The Bank of England has started to purchase assets worth up to £100bn (comprised mostly of government gilts); to be followed by a probable later purchase of private sector assets of £50bn (corporate bonds and commercial paper).

This amount represents almost exactly £2,500 thieved from every single person in the UK. On 3 March the chancellor instructed this Asset Purchase Facility to be funded by money that obviously did not previously exist.

As Mervyn King had asked from Alastair Darling in February, the government has resorted to “unconventional unconventional measures” as opposed to the common-or-garden variety of “conventional unconventional measures”. This just goes to show the ‘experts’ have no plan, and how terrifyingly badly Gordon, Alastair and Mervyn have screwed it all up.

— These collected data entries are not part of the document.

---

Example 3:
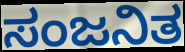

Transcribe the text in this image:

ಸಂಜನಿತ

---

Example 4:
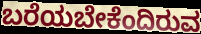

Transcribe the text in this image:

ಬರೆಯಬೇಕೆಂದಿರುವ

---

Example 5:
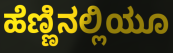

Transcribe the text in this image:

ಹೆಣ್ಣಿನಲ್ಲಿಯೂ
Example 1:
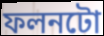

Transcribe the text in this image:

ফলনটো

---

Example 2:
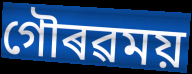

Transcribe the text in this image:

গৌৰৱময়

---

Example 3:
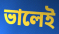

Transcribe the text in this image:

ভালেই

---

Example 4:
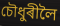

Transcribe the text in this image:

চৌধুৰীলৈ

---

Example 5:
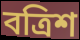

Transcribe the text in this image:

বত্ৰিশ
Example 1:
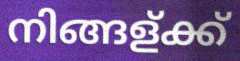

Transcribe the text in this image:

നിങ്ങള്ക്ക്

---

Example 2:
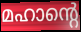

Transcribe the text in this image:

മഹാന്റെ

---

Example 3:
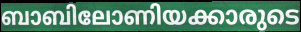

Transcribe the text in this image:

ബാബിലോണിയക്കാരുടെ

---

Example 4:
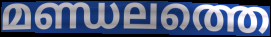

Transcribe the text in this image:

മണ്ഡലത്തെ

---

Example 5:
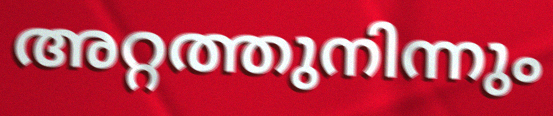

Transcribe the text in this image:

അറ്റത്തുനിന്നും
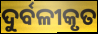
ଦୁର୍ବଳୀକୃତ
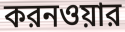
করনওয়ার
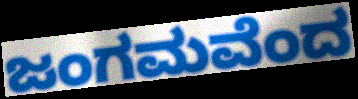
ಜಂಗಮವೆಂದ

I don’t think I would be so scared if Nick Leeson, Bernie Madoff and Sir Allen Stanford were running the economy.

For some strange reason, otherwise sane people are suggesting what we need now is a colossal expansion of the monetary base. The truth is that the economy needs an exploded M0 like I need an exploded aorta.

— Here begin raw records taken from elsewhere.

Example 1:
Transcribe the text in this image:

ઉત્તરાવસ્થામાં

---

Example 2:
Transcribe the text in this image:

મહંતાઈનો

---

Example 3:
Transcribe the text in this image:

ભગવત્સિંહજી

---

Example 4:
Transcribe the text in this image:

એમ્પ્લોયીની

I know the Old Lady who has counterfeited some money; She counterfeited some money to stimulate demand; “Demand had fallen because the banks didn’t lend”; The banks “didn’t lend” because the property boom bust; The property boom bust because it was unsustainable; It was unsustainable because it was driven by cheap credit and artificially low interest rates; Which is where we are again now but even worse than before; I don’t know why the Old Lady keeps doing the same thing; Perhaps she has dementia; I hope she dies

It is long past time to abolish the Bank of England: This Old Lady needs euthanising quickly before she croaks leaving a will bequeathing nothing but hyper-stagflation.